Friday, July 16, 2010

Inside look at behind the scenes

Following is a slightly redacted e-mail sent from a TFP reporter to candidates in a certain congressional district race.
I'm leaving out the reporter's name and anything else that serve to identify individuals.


As you can see from this e-mail list, there’s quite a few of you running for the (redacted) Congressional District of Tennessee. My name is Red Acted and I’m going to be doing my best to cover each of you fairly in the run up to the election. (Yes I know it’s a bit late to send this, but I’m new here. Doing the best I can.) A couple of housekeeping notes.

  1. Please give me a good number to reach you the night of the election. By this number, please include your name, age and party affiliation. I know that’s redundant, but with so many of you in the race it will make it easier for me to keep track of things.
  2. A number of you have come in for editorial board meetings over the past few weeks and more than one has said they would release their IRS forms (I’m thinking specifically of Mr. X and Mrs. Y, but I wanted to expand this opportunity.) Any candidte that wishes to provide their most recent tax returns may e-mail them to me here or fax them to 423-668-5039.

Good luck to all of you and I look forward to working with you.

Of the candidates who told me about this, some wondered if the person was really a reporter, considering the poor writing style and spelling. I assured them that, yes, that is par for the course at the TFP.
Some also questioned the reporter's wanting to see their Infernal Revenue returns; so do I.
There is not, to my knowledge, any legal requirement for such a declaration. If there is, there shouldn't be; and if there is, it would be unwise, I think, to send it to a stranger.

Friday, July 09, 2010

Good point foolishly attributed

After some e-mail communication about the horrors of "The Rant," those frequently incredibly stupid and often just nasty anonymous short pieces, apparently the editors of the Sunday TFP are exercising a little more care.
But not much.
For example: "Thomas Jefferson said, 'Seventy percent of the people want free enterprise, 30 percent don't. So why is the 30 percent in charge?' Sound like today?"
It is a very good point ... but it is NOT something Thomas Jefferson ever said.
Any knowledgeable newspaper editor -- of which apparently there isn't one in the Tri-State area -- should know the term "free enterprise" was not in use then.
And that mythical editor should know that, at the time of Mr. Jefferson, mostly it was the free-enterprisers who were in charge.
OK, by no means one of the worst errors in this error-filled section of this error-filled publication, but another example of carelessness that calls into question every word in it.

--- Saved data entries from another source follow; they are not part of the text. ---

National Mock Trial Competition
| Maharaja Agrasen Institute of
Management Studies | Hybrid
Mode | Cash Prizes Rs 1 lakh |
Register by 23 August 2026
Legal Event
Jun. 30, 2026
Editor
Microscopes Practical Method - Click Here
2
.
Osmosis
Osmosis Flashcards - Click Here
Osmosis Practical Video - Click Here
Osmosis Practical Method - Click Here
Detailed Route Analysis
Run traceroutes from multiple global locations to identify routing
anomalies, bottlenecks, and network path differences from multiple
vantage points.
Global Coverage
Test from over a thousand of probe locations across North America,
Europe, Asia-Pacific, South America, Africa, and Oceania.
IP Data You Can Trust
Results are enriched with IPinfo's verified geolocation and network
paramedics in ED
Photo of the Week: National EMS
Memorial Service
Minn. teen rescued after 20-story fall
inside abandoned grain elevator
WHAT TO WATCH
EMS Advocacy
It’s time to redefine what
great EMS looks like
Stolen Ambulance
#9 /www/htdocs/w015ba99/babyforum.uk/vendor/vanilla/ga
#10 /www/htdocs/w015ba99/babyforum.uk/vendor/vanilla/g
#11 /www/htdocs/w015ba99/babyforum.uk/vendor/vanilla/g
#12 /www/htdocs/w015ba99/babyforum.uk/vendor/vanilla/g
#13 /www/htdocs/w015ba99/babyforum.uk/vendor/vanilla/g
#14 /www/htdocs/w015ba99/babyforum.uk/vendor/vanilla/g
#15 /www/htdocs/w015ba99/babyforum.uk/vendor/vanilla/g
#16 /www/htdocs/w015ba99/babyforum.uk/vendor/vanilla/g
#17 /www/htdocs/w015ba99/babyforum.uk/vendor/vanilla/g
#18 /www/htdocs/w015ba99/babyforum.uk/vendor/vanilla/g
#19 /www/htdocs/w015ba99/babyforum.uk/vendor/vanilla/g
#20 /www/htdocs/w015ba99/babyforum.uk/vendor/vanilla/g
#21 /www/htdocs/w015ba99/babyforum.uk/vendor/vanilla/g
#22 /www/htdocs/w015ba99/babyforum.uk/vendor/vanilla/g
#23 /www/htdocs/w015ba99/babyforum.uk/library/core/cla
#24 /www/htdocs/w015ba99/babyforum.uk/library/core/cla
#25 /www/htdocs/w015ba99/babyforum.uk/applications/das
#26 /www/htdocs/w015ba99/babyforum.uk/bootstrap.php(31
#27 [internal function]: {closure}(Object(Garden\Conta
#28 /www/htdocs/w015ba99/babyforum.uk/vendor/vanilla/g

Phooey on the people, raise them taxes!

Perhaps it would be like Adolf Hitler's declaring the Sabbath to be a holy day for the Chattanooga Times editorial page to support a rational economic policy (after all, it considers Paul Krugman to be an economist), but its editorial of Sunday, 27 June, is certainly one of its most fascistic and cynical.
In a time of high unemployment, high foreclosure rates, and general consumer worries, its editorial, "Fiscal reality begs tax hike," surely hits a new low even for these economic illiterates.
Chattanooga's mayor, Ron Littlefield, called for an outrageous tax hike, so outrageous that a recall was promptly initiated.
Even the members of the silly council objected ... but only to the outrageous amount, not to the horrible premise.
Still, the big government addicts who write the "down with the people" and "down with freedom" and "up with more government" editorials couldn't or wouldn't see the evil.
The Times will support big government under probably any circumstance.
And what is worse, calling the insanity "fiscal reality" really adds insult to the injury.